Sunday, December 22, 2024

In spite of recent dismissals, City of Baltimore launches climate change suit against big oil

Baltimore

BALTIMORE (Legal Newsline) - A day after a federal judge dismissed New York City's lawsuit against major oil companies over the alleged effects of climate change, Baltimore City Solicitor Andre M. Davis took aim at 26 companies that transport and market fuels in its waters with similar allegations.

A report in the Baltimore Sun quotes Davis saying, "The founding fathers would approve of this lawsuit. They understood that states and localities have a role to play, and state court judges have an important role to play to ensure that justice is delivered to the people.”

The city will likely try to keep the case out of federal court - where similar claims have been rejected - by arguing the oil companies violated state law.

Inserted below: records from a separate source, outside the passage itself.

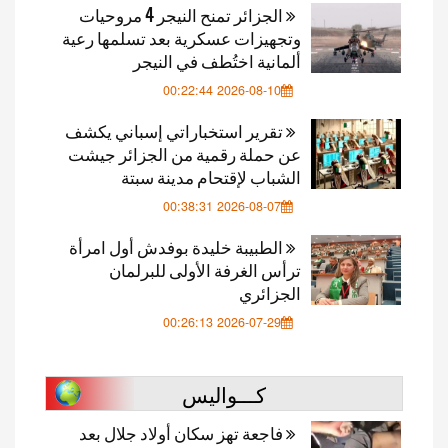
الجزائر تمنح النيجر 4 مروحيات
وتجهيزات عسكرية بعد تسلمها رعية
ألمانية اختُطف في النيجر
2026-08-10 00:22:44
تقرير استخباراتي إسباني يكشف
عن حملة رقمية من الجزائر جيشت
الشباب لإقتحام مدينة سبتة
2026-08-07 00:38:31
الطبيبة خليدة بوفدش أول امرأة
ترأس الغرفة الأولى للبرلمان
الجزائري
2026-07-29 00:26:13
كـــواليس
فاجعة تهز سكان أولاد جلال بعد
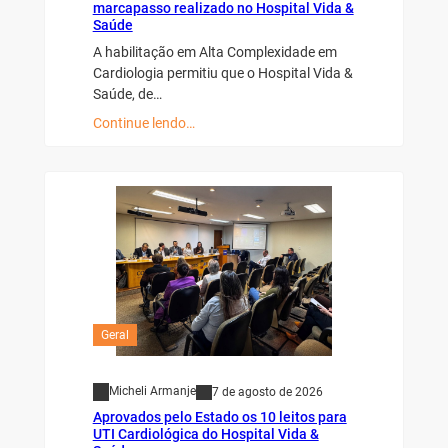
marcapasso realizado no Hospital Vida &
Saúde
A habilitação em Alta Complexidade em
Cardiologia permitiu que o Hospital Vida &
Saúde, de…
Continue lendo…
Geral
Micheli Armanje
7 de agosto de 2026
Aprovados pelo Estado os 10 leitos para
UTI Cardiológica do Hospital Vida &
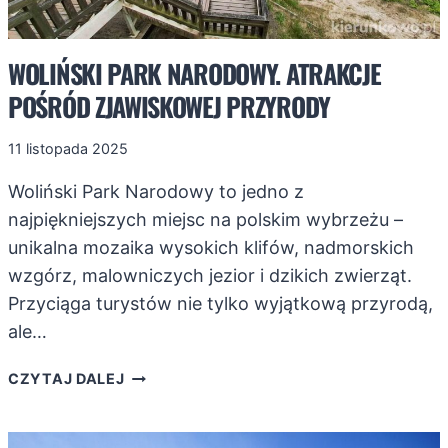
WOLIŃSKI PARK NARODOWY. ATRAKCJE
POŚRÓD ZJAWISKOWEJ PRZYRODY
11 listopada 2025
Woliński Park Narodowy to jedno z
najpiękniejszych miejsc na polskim wybrzeżu –
unikalna mozaika wysokich klifów, nadmorskich
wzgórz, malowniczych jezior i dzikich zwierząt.
Przyciąga turystów nie tylko wyjątkową przyrodą,
ale…
WOLIŃSKI
CZYTAJ DALEJ
PARK
NARODOWY.
ATRAKCJE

According to the report in the Baltimore Sun, the city alleges that the companies - including BP, ExxonMobil, Shell, Chevron, Citgo, ConocoPhillips, Marathon Oil - "knew that emissions from combustion of oil, gas and coal were building up in the atmosphere and trapping heat, and that the greenhouse effect would raise global temperatures and disrupt climate patterns."

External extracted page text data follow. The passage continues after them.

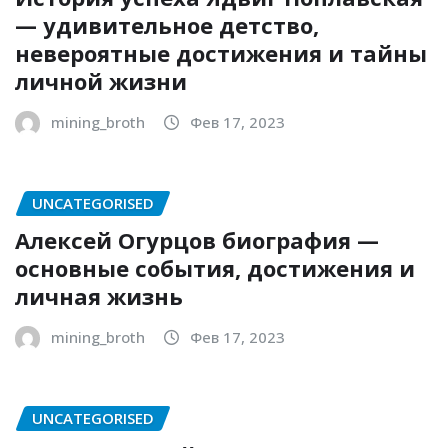
— удивительное детство,
невероятные достижения и тайны
личной жизни
mining_broth
Фев 17, 2023
UNCATEGORISED
Алексей Огурцов биография —
основные события, достижения и
личная жизнь
mining_broth
Фев 17, 2023
UNCATEGORISED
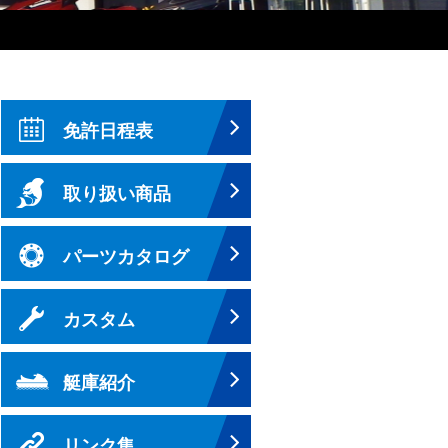
免許日程表
取り扱い商品
パーツカタログ
カスタム
艇庫紹介
リンク集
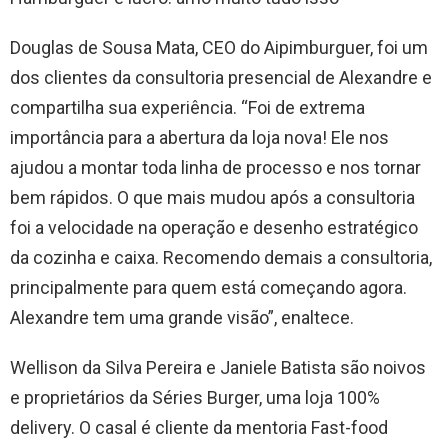
Douglas de Sousa Mata, CEO do Aipimburguer, foi um
dos clientes da consultoria presencial de Alexandre e
compartilha sua experiência. “Foi de extrema
importância para a abertura da loja nova! Ele nos
ajudou a montar toda linha de processo e nos tornar
bem rápidos. O que mais mudou após a consultoria
foi a velocidade na operação e desenho estratégico
da cozinha e caixa. Recomendo demais a consultoria,
principalmente para quem está começando agora.
Alexandre tem uma grande visão”, enaltece.
Wellison da Silva Pereira e Janiele Batista são noivos
e proprietários da Séries Burger, uma loja 100%
delivery. O casal é cliente da mentoria Fast-food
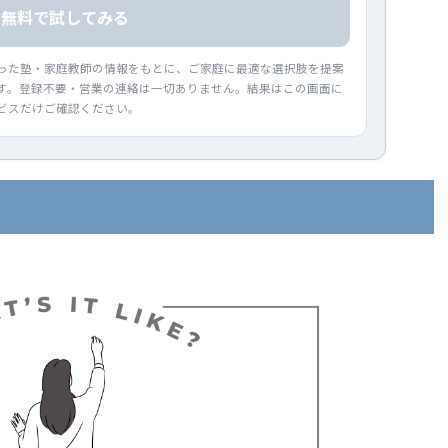
無料で試してみる
った塾・家庭教師の情報をもとに、ご家庭に最適な選択肢を提案
す。登録不要・営業の連絡は一切ありません。結果はこの画面に
ビスだけご確認ください。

In the New York City suit dismissed on Thursday, U.S. District Judge John Keenan held that it is not the job of the judiciary to regulate greenhouse gases. He cited a ruling by a California federal judge who in June dismissed climate change lawsuits brought by San Francisco and Oakland.

Currently, all but one in a recent string of climate change lawsuits are in federal court. Aside from the California cases, others include King County, Wash., Boulder, Colo.

Rhode Island's lawsuit filed earlier this month remains in state court, though the time period for the many defendants to remove it to federal court has not expired.